## TASK OBJECTIVE:
What is needed is an exact copy of the whole listing below, with no pictures.

## RECORDS SHOWN:
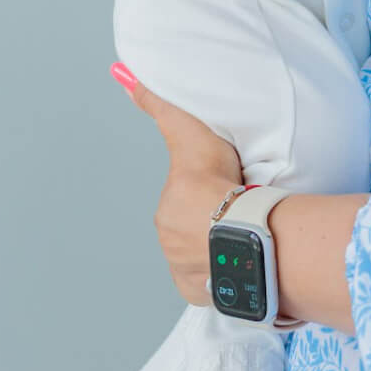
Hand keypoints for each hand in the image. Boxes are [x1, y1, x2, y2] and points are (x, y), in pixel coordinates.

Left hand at [111, 63, 241, 306]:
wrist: (248, 233)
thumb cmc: (221, 184)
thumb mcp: (190, 133)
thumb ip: (159, 104)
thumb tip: (121, 75)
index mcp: (167, 212)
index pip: (188, 197)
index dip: (208, 190)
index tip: (226, 189)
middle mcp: (172, 246)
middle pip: (196, 226)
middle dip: (214, 219)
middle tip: (241, 209)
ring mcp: (190, 274)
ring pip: (207, 254)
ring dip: (222, 245)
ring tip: (248, 233)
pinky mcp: (209, 295)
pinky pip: (219, 282)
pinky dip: (230, 272)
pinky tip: (246, 258)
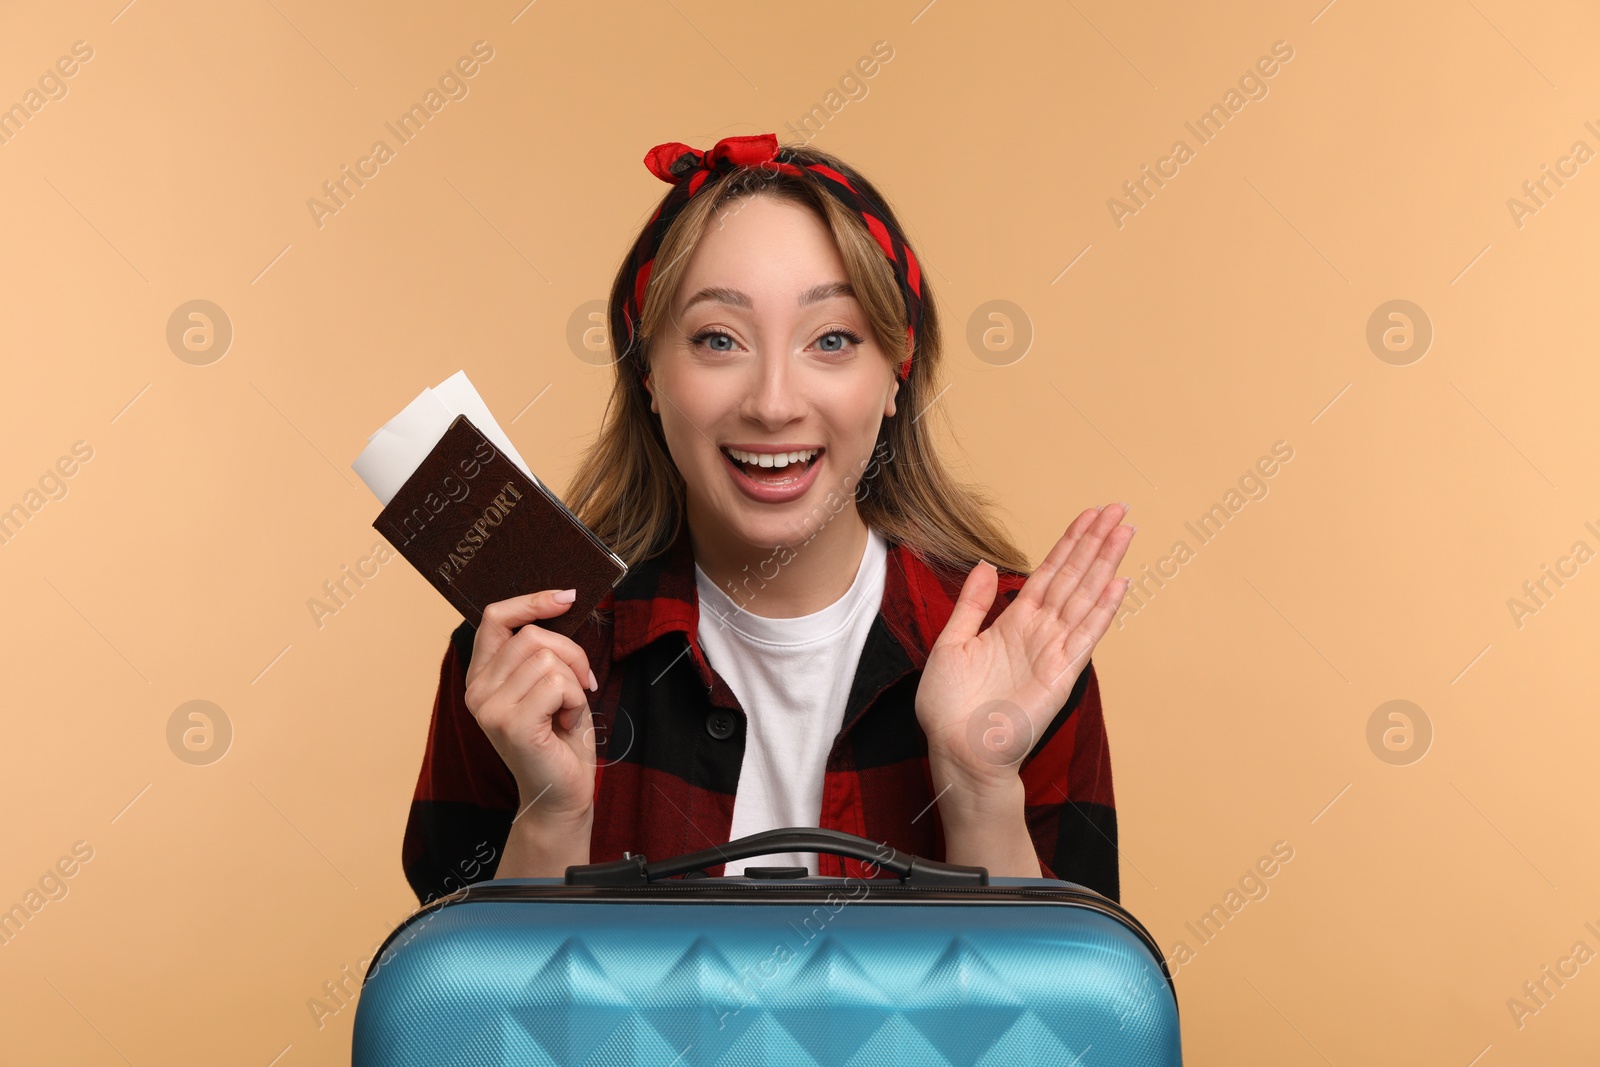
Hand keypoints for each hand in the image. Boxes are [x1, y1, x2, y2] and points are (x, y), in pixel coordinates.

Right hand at [463, 589, 600, 824]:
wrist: (562, 794)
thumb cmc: (560, 739)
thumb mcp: (549, 684)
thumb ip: (541, 650)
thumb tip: (560, 600)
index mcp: (482, 676)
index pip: (496, 617)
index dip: (532, 601)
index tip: (567, 597)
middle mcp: (477, 691)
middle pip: (533, 636)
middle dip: (571, 654)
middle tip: (582, 685)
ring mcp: (489, 708)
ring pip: (547, 659)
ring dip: (574, 684)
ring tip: (567, 712)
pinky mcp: (511, 724)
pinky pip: (558, 685)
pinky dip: (576, 702)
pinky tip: (567, 725)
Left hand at [915, 503, 1133, 798]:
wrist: (956, 749)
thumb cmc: (950, 706)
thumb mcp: (952, 642)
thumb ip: (972, 604)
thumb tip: (986, 565)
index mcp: (1014, 623)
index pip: (1049, 574)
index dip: (1069, 544)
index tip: (1089, 516)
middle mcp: (1039, 633)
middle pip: (1074, 578)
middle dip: (1095, 543)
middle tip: (1119, 509)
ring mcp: (1053, 652)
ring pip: (1084, 598)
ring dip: (1105, 564)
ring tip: (1125, 532)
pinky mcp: (1060, 675)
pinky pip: (1085, 636)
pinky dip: (1102, 611)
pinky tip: (1118, 584)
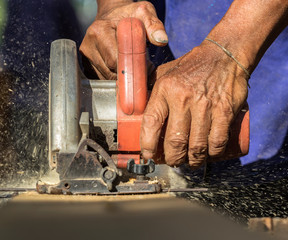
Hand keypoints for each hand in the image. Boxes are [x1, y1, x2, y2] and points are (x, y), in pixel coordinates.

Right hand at [79, 1, 167, 79]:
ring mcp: (85, 57)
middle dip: (127, 74)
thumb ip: (154, 26)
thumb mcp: (144, 13)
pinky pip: (102, 79)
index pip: (115, 60)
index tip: (143, 67)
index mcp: (99, 32)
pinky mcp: (86, 65)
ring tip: (132, 67)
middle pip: (109, 72)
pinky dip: (113, 78)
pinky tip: (122, 69)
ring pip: (105, 78)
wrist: (112, 15)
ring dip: (120, 78)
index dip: (131, 67)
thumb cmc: (129, 15)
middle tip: (141, 69)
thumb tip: (162, 40)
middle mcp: (88, 45)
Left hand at [140, 41, 248, 168]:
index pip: (151, 123)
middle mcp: (183, 98)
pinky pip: (217, 141)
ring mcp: (205, 105)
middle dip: (172, 159)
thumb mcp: (165, 72)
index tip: (148, 156)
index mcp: (165, 89)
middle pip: (175, 141)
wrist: (224, 55)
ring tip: (190, 162)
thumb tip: (135, 110)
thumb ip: (151, 90)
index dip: (147, 145)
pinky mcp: (224, 110)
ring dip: (192, 161)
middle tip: (172, 161)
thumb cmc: (191, 67)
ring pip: (196, 146)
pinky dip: (212, 154)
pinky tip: (208, 155)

## SOLUTION TO THE EXERCISE:
Hand keypoints for each hand in the image. Boxes are [x1, y1, x2, y2] and points are (x, y), in pixel coordinates.

Left hand at [111, 63, 241, 306]:
wrist: (248, 233)
thumb cmc: (221, 184)
thumb mcp: (190, 133)
thumb ip: (159, 104)
thumb tip: (121, 75)
index mcp: (167, 212)
index pip: (188, 197)
index dip: (208, 190)
index tip: (226, 189)
middle mcp: (172, 246)
middle pip: (196, 226)
middle dip: (214, 219)
middle tip: (241, 209)
ring mcp: (190, 274)
ring pip: (207, 254)
ring dip: (222, 245)
ring tip: (248, 233)
pinky mcp: (209, 295)
pinky pip: (219, 282)
pinky dip: (230, 272)
pinky tip: (246, 258)
Hand keypoints for each hand in the image. Boxes are [x1, y1, x2, y2] and points are (x, y), in pixel coordinates.

Right hand at [463, 589, 600, 824]:
wrist: (562, 794)
thumb cmc: (560, 739)
thumb mcp: (549, 684)
thumb ip: (541, 650)
thumb tip: (560, 600)
index mcp: (482, 676)
index pip: (496, 617)
index dip: (532, 601)
index tip: (567, 597)
middle mcp: (477, 691)
middle pip: (533, 636)
middle dip: (571, 654)
middle tip: (582, 685)
ring mcp: (489, 708)
ring pip: (547, 659)
ring dip: (574, 684)
ring tip: (567, 712)
pinky mcp: (511, 724)
pinky pip: (558, 685)
pinky dip: (576, 702)
pinky tip: (567, 725)
Left hand at [915, 503, 1133, 798]:
wrist: (956, 749)
thumb cmc: (950, 706)
thumb mcp: (952, 642)
thumb ip: (972, 604)
thumb tip: (986, 565)
index mcp: (1014, 623)
index pip: (1049, 574)
index dip: (1069, 544)
index tip: (1089, 516)
middle mcp: (1039, 633)
middle pip: (1074, 578)
middle dip: (1095, 543)
middle tip: (1119, 509)
ring mcp: (1053, 652)
ring pip: (1084, 598)
ring dip: (1105, 564)
ring tip: (1125, 532)
pinky mcp: (1060, 675)
pinky pip: (1085, 636)
pinky dip: (1102, 611)
pinky tip: (1118, 584)
Hand keypoints for each hand in the image. Boxes are [x1, y1, x2, y2] and points are (x, y), in pixel coordinates.

Right hand at [79, 1, 167, 79]:
ring mcp: (85, 57)
middle dip: (127, 74)
thumb ip: (154, 26)
thumb mcp: (144, 13)
pinky pip: (102, 79)
index pip: (115, 60)
index tip: (143, 67)
index mcp: (99, 32)
pinky mcp: (86, 65)
ring tip: (132, 67)
middle pip: (109, 72)
pinky dip: (113, 78)
pinky tip: (122, 69)
ring pip: (105, 78)
wrist: (112, 15)
ring dip: (120, 78)
index dip: (131, 67)
thumb cmc: (129, 15)
middle tip: (141, 69)
thumb tip: (162, 40)
middle mcp: (88, 45)
Left hand at [140, 41, 248, 168]:
index pip: (151, 123)
middle mcp: (183, 98)
pinky pip: (217, 141)
ring mcp: (205, 105)
middle dip: (172, 159)
thumb mcp: (165, 72)
index tip: (148, 156)
index mcp: (165, 89)
middle pip: (175, 141)
wrist: (224, 55)
ring tip: (190, 162)
thumb tip: (135, 110)
thumb ip: (151, 90)
index dip: (147, 145)
pinky mcp: (224, 110)
ring dip: (192, 161)
middle tip: (172, 161)
thumb cmc: (191, 67)
ring pip: (196, 146)
pinky dip: (212, 154)
pinky tip: (208, 155)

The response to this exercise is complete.